V = 8000π - ⅓πr²a = 8000π - ⅓πr²(3r) = 8000π - πr³
dV/dr = -3πr² = -3π(16²) = -768π ft²

dr/dt = (dV/dt)(dV/dr) = (-48π ft³/min)/(-768π ft²)
dr/dt = 1/16 ft/min

c) how fast is the height of the water in the tank dropping at the instant that the radius is 16ft?

Find dh/dt when r = 16
a = 3r = 3(16) = 48
h = 60 - a = 60 - 48 = 12
a = 60 - h
da/dh = -1

r = a/3
V = 8000π - ⅓πr²a = 8000π - ⅓π(a/3)²a
V = 8000π - (1/27)πa³
dV/da = (1/9)πa²
dV/dh = (dV/da)(da/dh) = (dV/da)(-1) = -(dV/da)

dh/dt = (dV/dt)/(-dV/dh)
dh/dt = (-48π ft³/min)/[-(1/9)πa² ft²]
dh/dt = (-48π ft³/min)/[-(1/9)π(48²) ft²]
dh/dt = 9/48 ft/min = 3/16 ft/min

Answer 5

Better get out the ol' Calculus book.

First, define the height in terms of radius., h(r) = 60 - 3r

Then you can define

For a cone, V = pi r^2 h/3, so the total volume is 25,120 ft^3

so fo a) the volume is going to be the total volume - the volume above whatever h you want to use. This is the trick.

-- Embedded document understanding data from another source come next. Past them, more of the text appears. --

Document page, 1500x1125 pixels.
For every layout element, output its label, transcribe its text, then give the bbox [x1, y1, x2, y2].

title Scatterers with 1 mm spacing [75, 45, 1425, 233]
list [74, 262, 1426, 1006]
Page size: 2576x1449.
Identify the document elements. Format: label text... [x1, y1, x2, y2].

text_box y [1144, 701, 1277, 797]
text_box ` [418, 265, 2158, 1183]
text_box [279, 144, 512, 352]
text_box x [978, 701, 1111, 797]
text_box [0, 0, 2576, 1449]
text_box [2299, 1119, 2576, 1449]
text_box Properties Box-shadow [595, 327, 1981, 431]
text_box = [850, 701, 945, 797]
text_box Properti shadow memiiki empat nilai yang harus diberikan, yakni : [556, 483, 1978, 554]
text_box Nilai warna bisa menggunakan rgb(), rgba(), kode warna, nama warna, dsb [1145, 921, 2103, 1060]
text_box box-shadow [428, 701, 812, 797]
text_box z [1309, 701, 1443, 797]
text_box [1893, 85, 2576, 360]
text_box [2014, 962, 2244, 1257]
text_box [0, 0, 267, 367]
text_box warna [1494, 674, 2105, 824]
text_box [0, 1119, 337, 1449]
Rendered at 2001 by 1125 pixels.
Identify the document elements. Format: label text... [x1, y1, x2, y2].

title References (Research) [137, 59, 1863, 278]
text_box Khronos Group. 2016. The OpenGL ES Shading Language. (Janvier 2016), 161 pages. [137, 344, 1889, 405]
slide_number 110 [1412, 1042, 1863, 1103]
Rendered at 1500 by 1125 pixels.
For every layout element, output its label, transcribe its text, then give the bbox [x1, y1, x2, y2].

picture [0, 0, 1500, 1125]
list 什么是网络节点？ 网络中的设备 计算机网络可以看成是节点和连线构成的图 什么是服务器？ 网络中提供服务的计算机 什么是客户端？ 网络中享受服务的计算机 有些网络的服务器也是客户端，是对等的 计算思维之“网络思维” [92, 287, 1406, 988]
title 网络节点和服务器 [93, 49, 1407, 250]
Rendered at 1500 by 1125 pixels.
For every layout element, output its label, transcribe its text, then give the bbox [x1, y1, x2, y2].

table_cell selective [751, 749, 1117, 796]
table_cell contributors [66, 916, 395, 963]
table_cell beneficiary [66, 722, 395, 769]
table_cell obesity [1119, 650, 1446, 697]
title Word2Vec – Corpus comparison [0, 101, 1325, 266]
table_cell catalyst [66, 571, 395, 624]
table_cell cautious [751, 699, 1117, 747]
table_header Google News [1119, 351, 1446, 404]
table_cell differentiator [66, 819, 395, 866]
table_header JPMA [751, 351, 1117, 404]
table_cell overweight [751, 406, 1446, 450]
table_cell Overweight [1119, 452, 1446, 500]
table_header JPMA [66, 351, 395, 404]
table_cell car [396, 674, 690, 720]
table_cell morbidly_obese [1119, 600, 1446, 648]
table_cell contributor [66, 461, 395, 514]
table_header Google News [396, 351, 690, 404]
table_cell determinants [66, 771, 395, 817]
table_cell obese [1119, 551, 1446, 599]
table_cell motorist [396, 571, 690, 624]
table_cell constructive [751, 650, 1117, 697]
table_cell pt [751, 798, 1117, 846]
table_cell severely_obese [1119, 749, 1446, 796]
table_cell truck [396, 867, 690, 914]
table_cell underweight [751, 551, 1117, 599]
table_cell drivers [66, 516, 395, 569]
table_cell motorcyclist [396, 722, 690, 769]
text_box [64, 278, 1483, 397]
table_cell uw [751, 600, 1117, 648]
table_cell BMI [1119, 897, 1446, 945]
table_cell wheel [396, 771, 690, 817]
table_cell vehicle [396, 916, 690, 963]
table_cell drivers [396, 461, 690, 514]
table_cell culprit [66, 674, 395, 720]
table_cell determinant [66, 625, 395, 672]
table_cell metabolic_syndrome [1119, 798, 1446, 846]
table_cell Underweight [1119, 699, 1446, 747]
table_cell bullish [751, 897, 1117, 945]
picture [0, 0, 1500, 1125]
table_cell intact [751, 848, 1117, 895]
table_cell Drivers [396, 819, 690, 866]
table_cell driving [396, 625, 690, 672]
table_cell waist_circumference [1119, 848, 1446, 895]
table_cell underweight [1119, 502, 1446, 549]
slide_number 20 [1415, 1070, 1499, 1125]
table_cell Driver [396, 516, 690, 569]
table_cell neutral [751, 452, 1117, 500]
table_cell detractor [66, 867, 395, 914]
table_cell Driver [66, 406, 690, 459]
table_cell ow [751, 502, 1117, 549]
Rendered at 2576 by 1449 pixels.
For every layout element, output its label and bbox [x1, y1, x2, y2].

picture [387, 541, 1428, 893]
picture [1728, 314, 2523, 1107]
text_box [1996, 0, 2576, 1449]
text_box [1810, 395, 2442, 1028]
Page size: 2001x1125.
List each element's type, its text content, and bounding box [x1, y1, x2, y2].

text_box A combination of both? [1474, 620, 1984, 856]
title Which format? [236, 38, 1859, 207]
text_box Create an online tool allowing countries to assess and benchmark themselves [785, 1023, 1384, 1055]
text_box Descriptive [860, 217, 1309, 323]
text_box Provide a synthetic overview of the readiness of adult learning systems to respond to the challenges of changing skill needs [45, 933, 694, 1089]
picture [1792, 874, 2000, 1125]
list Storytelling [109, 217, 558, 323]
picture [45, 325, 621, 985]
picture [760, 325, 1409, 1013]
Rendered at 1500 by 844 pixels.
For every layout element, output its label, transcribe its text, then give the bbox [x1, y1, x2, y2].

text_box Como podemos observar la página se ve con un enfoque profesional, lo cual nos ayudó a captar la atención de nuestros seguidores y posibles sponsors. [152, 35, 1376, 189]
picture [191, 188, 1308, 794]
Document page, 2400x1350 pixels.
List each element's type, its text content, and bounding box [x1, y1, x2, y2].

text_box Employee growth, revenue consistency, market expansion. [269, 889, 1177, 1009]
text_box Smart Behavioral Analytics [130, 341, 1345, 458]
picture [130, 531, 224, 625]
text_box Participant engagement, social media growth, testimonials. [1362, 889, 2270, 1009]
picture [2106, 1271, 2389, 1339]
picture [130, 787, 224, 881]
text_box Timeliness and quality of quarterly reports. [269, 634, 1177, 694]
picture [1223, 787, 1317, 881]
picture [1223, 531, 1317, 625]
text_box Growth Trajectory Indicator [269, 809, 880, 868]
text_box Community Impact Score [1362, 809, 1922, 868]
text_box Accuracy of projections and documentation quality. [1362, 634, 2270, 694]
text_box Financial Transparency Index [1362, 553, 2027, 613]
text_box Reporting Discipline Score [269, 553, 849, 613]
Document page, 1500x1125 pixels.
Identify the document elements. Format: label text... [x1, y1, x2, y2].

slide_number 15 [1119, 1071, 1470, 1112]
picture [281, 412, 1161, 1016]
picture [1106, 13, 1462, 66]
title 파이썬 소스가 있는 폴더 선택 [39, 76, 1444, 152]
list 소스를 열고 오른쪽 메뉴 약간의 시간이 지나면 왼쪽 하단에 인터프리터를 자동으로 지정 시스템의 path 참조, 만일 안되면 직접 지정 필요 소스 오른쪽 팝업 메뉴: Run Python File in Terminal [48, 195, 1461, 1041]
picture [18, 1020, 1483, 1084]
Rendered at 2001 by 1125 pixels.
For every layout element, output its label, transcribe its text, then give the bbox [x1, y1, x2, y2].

Find the volume above h, where h' = 60 - h where h = 60 - 3r
and thus h' = 60 - (60 - 3r) = 3r

so the volume above h = pi r^2 h'/3 = pi r^2 3r/3 = pi r^3

===>> V(r) = 25,120 - pi r^3

Since dV/dt = -48 pi ft^3/min = -150.7 ft^3/min

V(t) = Vo - 150.7 t
dV/dt = -150.7 ft^3/min

dV/dr = - 9.425r^2
when r = 16', dV/dr = -2412.8 ft^3/ft

b) dr/dV * dV/dt = dr/dt so -150.7/2412.8 = -0.062 ft/min


h = 60 - 3r
dh/dr = -3

c) so dr/dt * dh/dr = dh/dt = -0.186 ft/min

I think this is right. I don't have my book to check.